行政書士に依頼すると、次のサポートを一括で受けられます。
- 戸籍謄本の収集(広域交付制度の対象外も含む)
- 相続関係説明図の作成
- 法定相続情報一覧図の法務局への申出
- 遺産分割協議書の作成
- 金融機関・法務局への手続きサポート
📌 「役所に何度も足を運ぶ時間がない」「戸籍の見方がよくわからない」「申出書類の書き方がわからない」という方は、お気軽にご相談ください。
まとめ

相続関係説明図と法定相続情報一覧図のポイントを整理します。
- 相続関係説明図:被相続人と相続人の関係を示す私的な書類。書式は自由。戸籍謄本の原本返還用
- 法定相続情報一覧図:法務局が認証した公的書類。戸籍謄本一式の代替として使用可
- 手続き先が1〜2か所なら相続関係説明図、複数機関に同時提出するなら法定相続情報一覧図
- どちらも作成費用は無料(戸籍取得費用は別途)
- 戸籍が複雑なケースは早めに専門家に相談
よくある質問
相続関係説明図と法定相続情報一覧図はどちらを作るべきですか?
手続き先が少ない場合は相続関係説明図で十分なことが多いです。
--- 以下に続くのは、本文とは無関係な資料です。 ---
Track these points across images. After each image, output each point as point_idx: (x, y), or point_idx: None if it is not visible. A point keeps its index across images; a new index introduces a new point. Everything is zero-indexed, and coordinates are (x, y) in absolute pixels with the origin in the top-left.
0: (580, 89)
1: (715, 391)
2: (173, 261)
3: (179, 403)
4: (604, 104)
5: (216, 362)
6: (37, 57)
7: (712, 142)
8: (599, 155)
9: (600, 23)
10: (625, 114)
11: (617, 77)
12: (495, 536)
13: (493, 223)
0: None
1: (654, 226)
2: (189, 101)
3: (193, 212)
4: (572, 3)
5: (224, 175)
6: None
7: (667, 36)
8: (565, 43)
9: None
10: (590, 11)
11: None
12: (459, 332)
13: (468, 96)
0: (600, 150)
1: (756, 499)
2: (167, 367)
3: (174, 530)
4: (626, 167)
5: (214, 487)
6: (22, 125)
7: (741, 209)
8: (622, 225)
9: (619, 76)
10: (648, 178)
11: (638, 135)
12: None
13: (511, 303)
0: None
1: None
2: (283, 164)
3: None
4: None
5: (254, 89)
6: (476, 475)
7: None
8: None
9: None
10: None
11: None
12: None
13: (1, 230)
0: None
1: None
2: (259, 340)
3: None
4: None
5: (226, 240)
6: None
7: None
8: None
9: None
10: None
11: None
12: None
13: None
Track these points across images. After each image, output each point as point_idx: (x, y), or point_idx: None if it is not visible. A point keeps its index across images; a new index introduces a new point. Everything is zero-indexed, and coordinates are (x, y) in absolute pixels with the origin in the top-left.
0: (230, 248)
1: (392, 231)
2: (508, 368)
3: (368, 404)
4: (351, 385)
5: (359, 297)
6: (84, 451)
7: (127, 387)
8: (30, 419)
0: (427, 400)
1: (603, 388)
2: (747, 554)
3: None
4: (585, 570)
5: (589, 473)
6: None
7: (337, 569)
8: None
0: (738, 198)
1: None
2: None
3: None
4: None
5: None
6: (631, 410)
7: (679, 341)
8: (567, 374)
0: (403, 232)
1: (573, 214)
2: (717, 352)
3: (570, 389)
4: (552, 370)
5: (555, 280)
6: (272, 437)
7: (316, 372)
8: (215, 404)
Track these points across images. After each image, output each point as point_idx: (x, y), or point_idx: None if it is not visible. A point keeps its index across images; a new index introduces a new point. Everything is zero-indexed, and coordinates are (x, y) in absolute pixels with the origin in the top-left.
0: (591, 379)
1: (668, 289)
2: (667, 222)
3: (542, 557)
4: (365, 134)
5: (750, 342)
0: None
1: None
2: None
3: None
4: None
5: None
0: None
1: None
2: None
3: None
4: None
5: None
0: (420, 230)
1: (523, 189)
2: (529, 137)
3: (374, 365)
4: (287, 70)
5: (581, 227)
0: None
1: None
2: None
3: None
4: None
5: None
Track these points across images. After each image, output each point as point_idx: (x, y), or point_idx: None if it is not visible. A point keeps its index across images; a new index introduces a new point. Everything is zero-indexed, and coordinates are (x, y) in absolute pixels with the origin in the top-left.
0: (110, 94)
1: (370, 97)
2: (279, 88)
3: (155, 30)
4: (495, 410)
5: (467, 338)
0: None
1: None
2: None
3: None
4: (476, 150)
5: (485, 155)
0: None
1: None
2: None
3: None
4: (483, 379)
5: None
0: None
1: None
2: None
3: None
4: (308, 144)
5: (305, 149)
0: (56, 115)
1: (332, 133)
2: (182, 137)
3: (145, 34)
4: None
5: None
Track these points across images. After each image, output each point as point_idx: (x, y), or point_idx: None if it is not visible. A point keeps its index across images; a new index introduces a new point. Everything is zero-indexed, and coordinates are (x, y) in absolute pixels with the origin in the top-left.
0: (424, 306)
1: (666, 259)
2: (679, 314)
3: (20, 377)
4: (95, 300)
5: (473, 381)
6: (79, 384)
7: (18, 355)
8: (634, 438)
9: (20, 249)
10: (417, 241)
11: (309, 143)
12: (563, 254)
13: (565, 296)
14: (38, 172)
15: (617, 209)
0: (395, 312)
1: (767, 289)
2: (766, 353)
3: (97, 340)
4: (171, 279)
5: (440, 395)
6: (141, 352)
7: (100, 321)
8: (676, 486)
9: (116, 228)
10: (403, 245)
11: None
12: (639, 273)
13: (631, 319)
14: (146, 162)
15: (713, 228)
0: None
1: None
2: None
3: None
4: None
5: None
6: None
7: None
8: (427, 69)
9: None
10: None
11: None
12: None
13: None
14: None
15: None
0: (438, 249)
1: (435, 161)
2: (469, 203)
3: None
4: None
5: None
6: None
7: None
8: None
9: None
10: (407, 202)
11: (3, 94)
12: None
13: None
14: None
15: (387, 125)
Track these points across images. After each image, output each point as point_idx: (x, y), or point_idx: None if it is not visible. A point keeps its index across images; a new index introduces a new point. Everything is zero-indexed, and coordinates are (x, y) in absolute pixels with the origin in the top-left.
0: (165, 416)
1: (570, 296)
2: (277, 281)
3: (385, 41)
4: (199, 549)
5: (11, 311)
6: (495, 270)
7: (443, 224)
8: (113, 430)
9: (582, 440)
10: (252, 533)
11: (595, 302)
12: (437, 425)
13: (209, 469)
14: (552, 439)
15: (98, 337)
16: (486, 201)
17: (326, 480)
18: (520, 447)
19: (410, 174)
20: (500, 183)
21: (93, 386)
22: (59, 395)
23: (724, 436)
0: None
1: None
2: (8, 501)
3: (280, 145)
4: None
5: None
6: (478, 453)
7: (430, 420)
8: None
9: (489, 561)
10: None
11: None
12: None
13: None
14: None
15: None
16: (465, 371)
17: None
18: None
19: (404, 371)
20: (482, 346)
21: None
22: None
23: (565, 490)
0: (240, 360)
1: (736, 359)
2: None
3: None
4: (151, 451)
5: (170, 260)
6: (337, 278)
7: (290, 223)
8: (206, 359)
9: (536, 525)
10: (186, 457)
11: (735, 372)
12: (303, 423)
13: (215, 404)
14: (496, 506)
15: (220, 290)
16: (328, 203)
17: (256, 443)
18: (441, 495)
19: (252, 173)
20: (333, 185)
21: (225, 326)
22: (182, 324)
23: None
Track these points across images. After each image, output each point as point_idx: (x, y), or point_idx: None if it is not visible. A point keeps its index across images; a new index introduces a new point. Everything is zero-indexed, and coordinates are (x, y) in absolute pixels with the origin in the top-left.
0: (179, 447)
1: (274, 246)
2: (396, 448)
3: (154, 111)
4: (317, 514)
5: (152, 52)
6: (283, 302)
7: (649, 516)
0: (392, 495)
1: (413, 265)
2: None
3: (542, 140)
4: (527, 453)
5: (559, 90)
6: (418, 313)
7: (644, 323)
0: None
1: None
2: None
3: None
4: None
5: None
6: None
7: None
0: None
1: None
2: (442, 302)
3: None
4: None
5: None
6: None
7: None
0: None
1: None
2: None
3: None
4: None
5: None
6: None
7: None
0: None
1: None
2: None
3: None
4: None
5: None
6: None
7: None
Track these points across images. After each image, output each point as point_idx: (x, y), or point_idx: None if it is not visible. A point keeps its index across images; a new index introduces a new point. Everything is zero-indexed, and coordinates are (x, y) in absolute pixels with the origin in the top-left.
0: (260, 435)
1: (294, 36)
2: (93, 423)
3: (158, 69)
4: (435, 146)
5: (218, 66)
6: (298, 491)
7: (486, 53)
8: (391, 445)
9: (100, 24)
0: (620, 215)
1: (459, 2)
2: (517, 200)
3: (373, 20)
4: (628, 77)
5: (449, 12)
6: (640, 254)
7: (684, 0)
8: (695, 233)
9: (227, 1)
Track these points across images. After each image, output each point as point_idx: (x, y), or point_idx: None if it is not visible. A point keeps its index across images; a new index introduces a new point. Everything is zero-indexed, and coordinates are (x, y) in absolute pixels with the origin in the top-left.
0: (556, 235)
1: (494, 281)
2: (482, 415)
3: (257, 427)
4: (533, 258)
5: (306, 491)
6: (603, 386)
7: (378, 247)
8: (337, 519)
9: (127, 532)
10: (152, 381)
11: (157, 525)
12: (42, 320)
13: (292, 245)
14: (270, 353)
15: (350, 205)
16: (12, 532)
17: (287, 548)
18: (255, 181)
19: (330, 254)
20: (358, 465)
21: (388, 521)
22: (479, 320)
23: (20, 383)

複数の機関に同時に提出が必要な場合は、法定相続情報一覧図を取得すると手続きがスムーズです。行政書士に相談すれば状況に合わせたアドバイスを受けられます。
相続関係説明図の作成に費用はかかりますか?
相続関係説明図自体は書式が自由なため、自分で作成する場合は費用がかかりません。法定相続情報一覧図の法務局申出も無料です。ただし作成に必要な戸籍謄本の取得費用(1通450〜750円程度)はかかります。
法定相続情報一覧図の証明書は何枚でももらえますか?
申出時に必要枚数を申請することができ、何枚でも交付を受けられます(無料)。後から追加交付の申請も可能です。再交付は5年間可能です。